Different story if the only applicant is a Satanist, but the district just declares the search as failed without interviewing the Satanist. Then it's a matter of religious discrimination in the hiring process for that one individual.

I can't think of any situation in which the actual chaplain at any given school could challenge this law to the point it starts moving through the courts.

To get into the court system, some parents are going to have to sue. I'm predicting a Jewish family, Muslim family, or Bahai family raising suit after the WASP chaplain starts evangelizing to the non-believers.

[–] lando55@lemmy.world 3 points 1 year ago

Satanists would not stoop to this level

[–] SpeedLimit55@lemmy.world 24 points 1 year ago (2 children)

This is a strange thing to have in a public school especially suggesting that a chaplain can replace a counselor. Most private religious based schools have both.

[–] Crashumbc@lemmy.world 6 points 1 year ago

Strange isn't the correct word. The purpose is to insert their religion everywhere and force complete indoctrination on youth. It's not strange for an organization built on curling its subjects to want more. Evil maybe.

[–] bandario@lemmy.dbzer0.com 2 points 1 year ago

Mind your words, heathen. Through faith, all things are possible... including the rape of multiple children before this ridiculous idea gets rolled back.

Is Florida trying to become Gilead for real? This is the most backwards shit I've seen in a while.

[–] GFGJewbacca@lemm.ee 20 points 1 year ago

I am a trained chaplain, currently practicing in a hospital. I absolutely agree with the chaplains who signed this letter.While we are trained to help people in spiritual and/or emotional crisis, we are specifically trained not to give people advice. Rather, we are trained to help people recognize what they are feeling, have each person feel heard and understood, and to use the helpful parts of a person's theology to bring about emotional/spirit healing.

What this also fails to mention is that chaplains are not inherently christian. I am Jewish clergy. I know for sure that Texas schools wouldn't allow me as a chaplain to participate because of this.

[–] LarryTheMatador@sh.itjust.works 13 points 1 year ago* (last edited 1 year ago) (1 children)
[–] paintbucketholder@lemmy.world 1 points 1 year ago (1 children)

Did you misread the article?

This is a political push to have chaplains in schools, and it's chaplains who are opposing it.

What are you referring to?

[–] LarryTheMatador@sh.itjust.works 1 points 1 year ago* (last edited 1 year ago)
[–] Zombiepirate@lemmy.world 6 points 1 year ago

I have little patience for preachers or anyone who recruits vulnerable people into their religion.

But I do respect these chaplains for standing up and saying "thats not our job."

School is neither the time or place for this shit.

[–] assassin_aragorn@lemmy.world 3 points 1 year ago

Fun fact, a prominent group to argue in court that creationism shouldn't be taught in school was actually pastors and religious leaders. They believed that teachers, who were not ordained preachers nor religious scholars, would not accurately explain their religions. Perhaps not the best reasoning from a secular perspective, but I appreciate it nonetheless.

→ **RAW DATA**:
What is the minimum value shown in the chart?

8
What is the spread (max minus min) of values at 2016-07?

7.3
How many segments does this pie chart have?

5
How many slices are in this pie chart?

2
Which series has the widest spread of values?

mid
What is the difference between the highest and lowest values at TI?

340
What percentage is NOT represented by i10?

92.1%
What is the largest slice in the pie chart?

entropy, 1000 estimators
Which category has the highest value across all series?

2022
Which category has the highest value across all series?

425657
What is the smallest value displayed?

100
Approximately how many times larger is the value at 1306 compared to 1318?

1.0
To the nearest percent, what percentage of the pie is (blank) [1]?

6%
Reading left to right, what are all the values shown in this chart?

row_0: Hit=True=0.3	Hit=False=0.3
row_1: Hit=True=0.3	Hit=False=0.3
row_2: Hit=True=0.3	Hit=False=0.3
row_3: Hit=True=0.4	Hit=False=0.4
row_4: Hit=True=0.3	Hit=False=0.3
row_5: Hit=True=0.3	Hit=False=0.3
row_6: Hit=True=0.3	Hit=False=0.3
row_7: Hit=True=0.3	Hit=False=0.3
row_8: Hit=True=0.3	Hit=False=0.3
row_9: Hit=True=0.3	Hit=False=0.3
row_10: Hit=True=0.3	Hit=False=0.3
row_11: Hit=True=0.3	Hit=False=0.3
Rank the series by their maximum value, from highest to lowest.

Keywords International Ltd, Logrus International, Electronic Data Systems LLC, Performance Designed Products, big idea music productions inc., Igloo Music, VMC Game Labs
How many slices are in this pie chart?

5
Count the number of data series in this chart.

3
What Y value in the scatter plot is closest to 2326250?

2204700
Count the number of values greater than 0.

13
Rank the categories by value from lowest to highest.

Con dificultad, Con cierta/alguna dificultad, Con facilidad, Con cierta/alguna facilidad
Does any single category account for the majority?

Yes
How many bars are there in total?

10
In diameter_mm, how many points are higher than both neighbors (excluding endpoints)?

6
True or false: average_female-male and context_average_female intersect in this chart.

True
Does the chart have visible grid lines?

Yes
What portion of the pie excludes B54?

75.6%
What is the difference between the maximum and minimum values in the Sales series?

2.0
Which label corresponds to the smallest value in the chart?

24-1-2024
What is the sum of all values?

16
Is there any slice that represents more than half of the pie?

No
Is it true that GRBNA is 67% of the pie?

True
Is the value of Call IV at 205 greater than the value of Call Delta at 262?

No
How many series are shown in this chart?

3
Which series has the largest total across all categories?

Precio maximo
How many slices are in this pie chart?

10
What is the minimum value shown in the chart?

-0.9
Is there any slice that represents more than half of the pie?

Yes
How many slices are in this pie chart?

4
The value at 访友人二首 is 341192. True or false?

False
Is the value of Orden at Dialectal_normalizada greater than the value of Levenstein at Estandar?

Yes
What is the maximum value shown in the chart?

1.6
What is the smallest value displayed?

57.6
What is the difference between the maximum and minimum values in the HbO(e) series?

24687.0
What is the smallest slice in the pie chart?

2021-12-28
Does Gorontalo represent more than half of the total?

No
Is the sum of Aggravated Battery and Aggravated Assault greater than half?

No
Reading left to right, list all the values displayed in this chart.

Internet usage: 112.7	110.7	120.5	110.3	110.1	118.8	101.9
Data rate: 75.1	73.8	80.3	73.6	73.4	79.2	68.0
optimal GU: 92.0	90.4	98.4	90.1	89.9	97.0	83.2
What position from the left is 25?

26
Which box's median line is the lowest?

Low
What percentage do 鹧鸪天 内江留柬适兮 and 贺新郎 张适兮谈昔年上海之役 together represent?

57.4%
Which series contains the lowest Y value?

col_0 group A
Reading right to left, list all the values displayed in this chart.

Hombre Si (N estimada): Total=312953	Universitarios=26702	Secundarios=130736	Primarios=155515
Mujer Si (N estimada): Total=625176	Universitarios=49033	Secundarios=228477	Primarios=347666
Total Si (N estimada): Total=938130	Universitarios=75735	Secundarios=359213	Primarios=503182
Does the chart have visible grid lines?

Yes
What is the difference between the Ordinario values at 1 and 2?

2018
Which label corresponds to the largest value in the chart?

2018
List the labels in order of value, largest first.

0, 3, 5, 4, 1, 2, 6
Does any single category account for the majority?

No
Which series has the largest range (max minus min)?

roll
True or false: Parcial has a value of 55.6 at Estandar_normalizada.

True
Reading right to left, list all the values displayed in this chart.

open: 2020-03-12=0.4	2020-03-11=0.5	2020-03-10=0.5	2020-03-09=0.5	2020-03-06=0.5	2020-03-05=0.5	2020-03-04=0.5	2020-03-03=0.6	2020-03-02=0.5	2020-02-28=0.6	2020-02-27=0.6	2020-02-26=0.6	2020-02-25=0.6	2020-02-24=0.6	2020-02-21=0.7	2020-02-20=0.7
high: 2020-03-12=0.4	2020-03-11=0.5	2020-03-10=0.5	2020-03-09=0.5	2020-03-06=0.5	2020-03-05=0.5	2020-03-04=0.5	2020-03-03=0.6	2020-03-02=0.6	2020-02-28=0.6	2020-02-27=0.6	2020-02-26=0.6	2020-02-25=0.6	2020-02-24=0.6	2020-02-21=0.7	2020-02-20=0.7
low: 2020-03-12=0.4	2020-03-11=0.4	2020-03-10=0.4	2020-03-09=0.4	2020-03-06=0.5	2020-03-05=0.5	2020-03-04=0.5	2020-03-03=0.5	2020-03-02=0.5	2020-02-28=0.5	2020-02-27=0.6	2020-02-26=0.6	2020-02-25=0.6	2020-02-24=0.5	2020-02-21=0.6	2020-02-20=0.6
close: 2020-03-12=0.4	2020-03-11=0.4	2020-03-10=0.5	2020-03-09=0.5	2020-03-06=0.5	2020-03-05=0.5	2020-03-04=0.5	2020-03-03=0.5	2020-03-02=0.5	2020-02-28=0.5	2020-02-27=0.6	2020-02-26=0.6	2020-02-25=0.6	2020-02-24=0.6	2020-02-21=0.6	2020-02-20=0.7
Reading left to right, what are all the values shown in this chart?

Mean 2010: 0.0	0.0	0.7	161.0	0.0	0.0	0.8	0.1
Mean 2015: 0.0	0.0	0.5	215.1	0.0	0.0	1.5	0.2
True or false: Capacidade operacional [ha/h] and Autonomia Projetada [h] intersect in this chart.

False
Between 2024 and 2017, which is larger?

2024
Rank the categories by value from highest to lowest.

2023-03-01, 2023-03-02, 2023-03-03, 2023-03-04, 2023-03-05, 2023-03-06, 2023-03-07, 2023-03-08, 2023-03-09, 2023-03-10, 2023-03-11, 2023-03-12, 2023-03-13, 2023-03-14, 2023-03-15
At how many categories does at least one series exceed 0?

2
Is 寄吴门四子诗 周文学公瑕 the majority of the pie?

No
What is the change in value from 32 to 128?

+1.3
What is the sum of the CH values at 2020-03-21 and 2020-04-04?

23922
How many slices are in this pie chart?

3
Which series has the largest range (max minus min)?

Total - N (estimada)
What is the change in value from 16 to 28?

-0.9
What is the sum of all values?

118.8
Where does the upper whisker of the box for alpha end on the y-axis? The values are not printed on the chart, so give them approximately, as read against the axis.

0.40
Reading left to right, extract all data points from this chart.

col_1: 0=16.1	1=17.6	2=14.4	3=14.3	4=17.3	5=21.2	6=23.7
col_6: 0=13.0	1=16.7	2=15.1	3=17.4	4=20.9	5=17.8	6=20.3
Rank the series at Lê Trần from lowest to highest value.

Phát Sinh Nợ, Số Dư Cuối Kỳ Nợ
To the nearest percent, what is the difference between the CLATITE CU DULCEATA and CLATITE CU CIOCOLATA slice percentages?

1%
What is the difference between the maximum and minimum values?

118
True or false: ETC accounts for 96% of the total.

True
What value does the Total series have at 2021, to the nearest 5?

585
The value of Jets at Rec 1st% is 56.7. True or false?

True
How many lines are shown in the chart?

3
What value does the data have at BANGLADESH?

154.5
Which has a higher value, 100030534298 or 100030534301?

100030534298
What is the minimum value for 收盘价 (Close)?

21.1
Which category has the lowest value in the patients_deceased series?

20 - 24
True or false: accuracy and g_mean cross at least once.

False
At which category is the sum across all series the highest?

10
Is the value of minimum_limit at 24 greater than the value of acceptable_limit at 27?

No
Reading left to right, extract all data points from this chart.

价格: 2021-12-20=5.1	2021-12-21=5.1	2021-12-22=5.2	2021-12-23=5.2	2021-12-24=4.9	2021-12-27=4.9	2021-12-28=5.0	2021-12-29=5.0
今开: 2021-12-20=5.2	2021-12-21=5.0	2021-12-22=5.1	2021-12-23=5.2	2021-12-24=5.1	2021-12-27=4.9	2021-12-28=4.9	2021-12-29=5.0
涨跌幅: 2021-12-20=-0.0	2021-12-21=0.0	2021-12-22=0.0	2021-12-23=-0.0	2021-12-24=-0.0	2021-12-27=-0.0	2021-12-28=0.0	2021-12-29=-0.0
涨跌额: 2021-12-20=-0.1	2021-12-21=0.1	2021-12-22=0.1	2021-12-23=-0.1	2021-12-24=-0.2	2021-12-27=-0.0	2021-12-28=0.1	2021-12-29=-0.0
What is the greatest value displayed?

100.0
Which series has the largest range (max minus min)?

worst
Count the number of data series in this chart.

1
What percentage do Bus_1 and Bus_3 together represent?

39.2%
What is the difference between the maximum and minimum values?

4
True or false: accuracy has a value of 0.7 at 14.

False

→ **ASSIGNMENT**:
In exactly two sentences, summarize the comment thread above.

→ **ANSWER TO THIS PROBLEM**:
Commenters discussing a political push to place chaplains in public schools argue that parents would have to sue to bring the law into the courts, and several call the idea strange, evil, or backwards, pointing out that a chaplain replacing a counselor is odd. A hospital chaplain who is Jewish clergy agrees with the chaplains who signed the letter, explaining that chaplains are trained not to give advice and are not inherently Christian, and another commenter respects those chaplains for saying that this is not their job.